*The task*. Please repeat everything from the start of the material down to the line containing "che vede l’essere", including that line, and leave the pictures out of your answer.

(Beginning of Raw data)

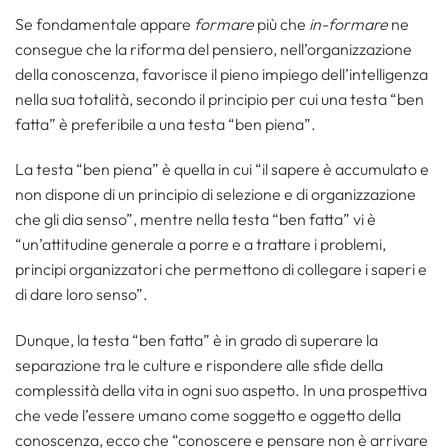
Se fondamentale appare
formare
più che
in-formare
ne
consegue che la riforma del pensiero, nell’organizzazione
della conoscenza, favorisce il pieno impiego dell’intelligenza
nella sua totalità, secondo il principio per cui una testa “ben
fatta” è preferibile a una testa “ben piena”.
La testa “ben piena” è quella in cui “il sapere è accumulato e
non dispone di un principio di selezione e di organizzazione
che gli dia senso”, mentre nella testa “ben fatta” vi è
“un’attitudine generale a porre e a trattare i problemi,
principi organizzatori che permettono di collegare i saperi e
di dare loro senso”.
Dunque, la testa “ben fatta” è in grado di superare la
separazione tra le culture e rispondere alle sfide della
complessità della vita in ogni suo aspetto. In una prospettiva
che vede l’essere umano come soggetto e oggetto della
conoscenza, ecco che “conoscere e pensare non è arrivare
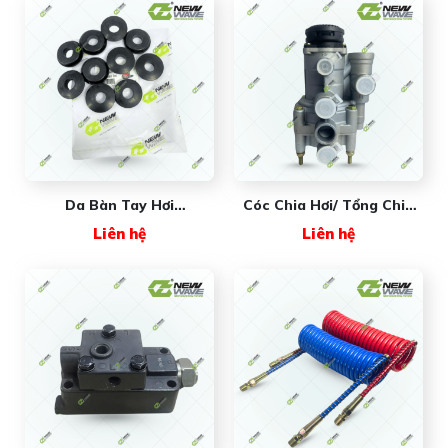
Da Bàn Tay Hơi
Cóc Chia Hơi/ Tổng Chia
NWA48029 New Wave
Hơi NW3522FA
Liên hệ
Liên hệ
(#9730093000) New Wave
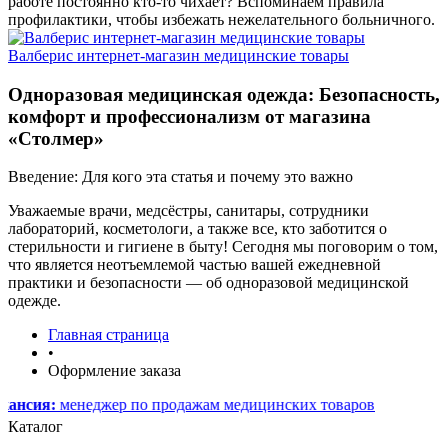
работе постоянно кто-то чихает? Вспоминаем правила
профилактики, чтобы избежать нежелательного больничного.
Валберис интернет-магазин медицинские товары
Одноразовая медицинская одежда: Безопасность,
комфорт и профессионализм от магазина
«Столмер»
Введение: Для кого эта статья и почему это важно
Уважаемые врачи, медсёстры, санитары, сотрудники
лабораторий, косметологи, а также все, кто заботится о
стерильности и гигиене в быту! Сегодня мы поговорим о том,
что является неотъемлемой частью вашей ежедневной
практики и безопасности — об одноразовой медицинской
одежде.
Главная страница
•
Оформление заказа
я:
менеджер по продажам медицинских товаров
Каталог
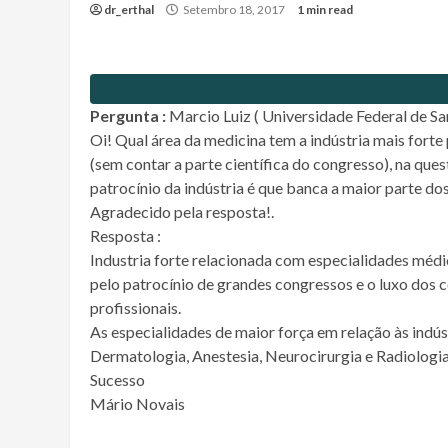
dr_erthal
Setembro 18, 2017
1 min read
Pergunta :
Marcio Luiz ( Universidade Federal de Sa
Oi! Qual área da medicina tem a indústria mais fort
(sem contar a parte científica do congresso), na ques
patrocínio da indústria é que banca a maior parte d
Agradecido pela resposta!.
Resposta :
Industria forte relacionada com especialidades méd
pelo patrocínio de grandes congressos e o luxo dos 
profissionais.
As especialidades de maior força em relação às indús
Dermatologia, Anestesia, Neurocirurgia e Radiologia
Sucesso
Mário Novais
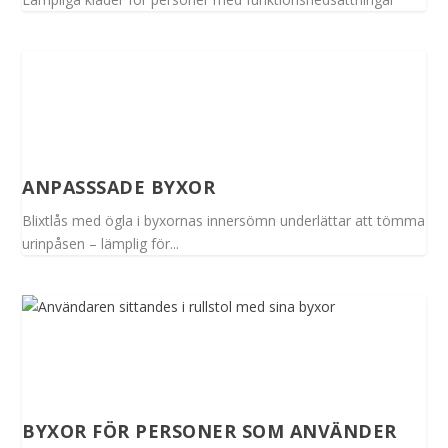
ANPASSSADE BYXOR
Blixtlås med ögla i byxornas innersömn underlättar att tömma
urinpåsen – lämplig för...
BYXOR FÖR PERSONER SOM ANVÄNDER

(End of Raw data)

*Answer to this problem*.
Se fondamentale appare
formare
più che
in-formare
ne
consegue che la riforma del pensiero, nell’organizzazione
della conoscenza, favorisce il pieno impiego dell’intelligenza
nella sua totalità, secondo il principio per cui una testa “ben
fatta” è preferibile a una testa “ben piena”.
La testa “ben piena” è quella in cui “il sapere è accumulato e
non dispone di un principio di selezione e di organizzazione
che gli dia senso”, mentre nella testa “ben fatta” vi è
“un’attitudine generale a porre e a trattare i problemi,
principi organizzatori che permettono di collegare i saperi e
di dare loro senso”.
Dunque, la testa “ben fatta” è in grado di superare la
separazione tra le culture e rispondere alle sfide della
complessità della vita in ogni suo aspetto. In una prospettiva
che vede l’essere umano come soggetto e oggetto della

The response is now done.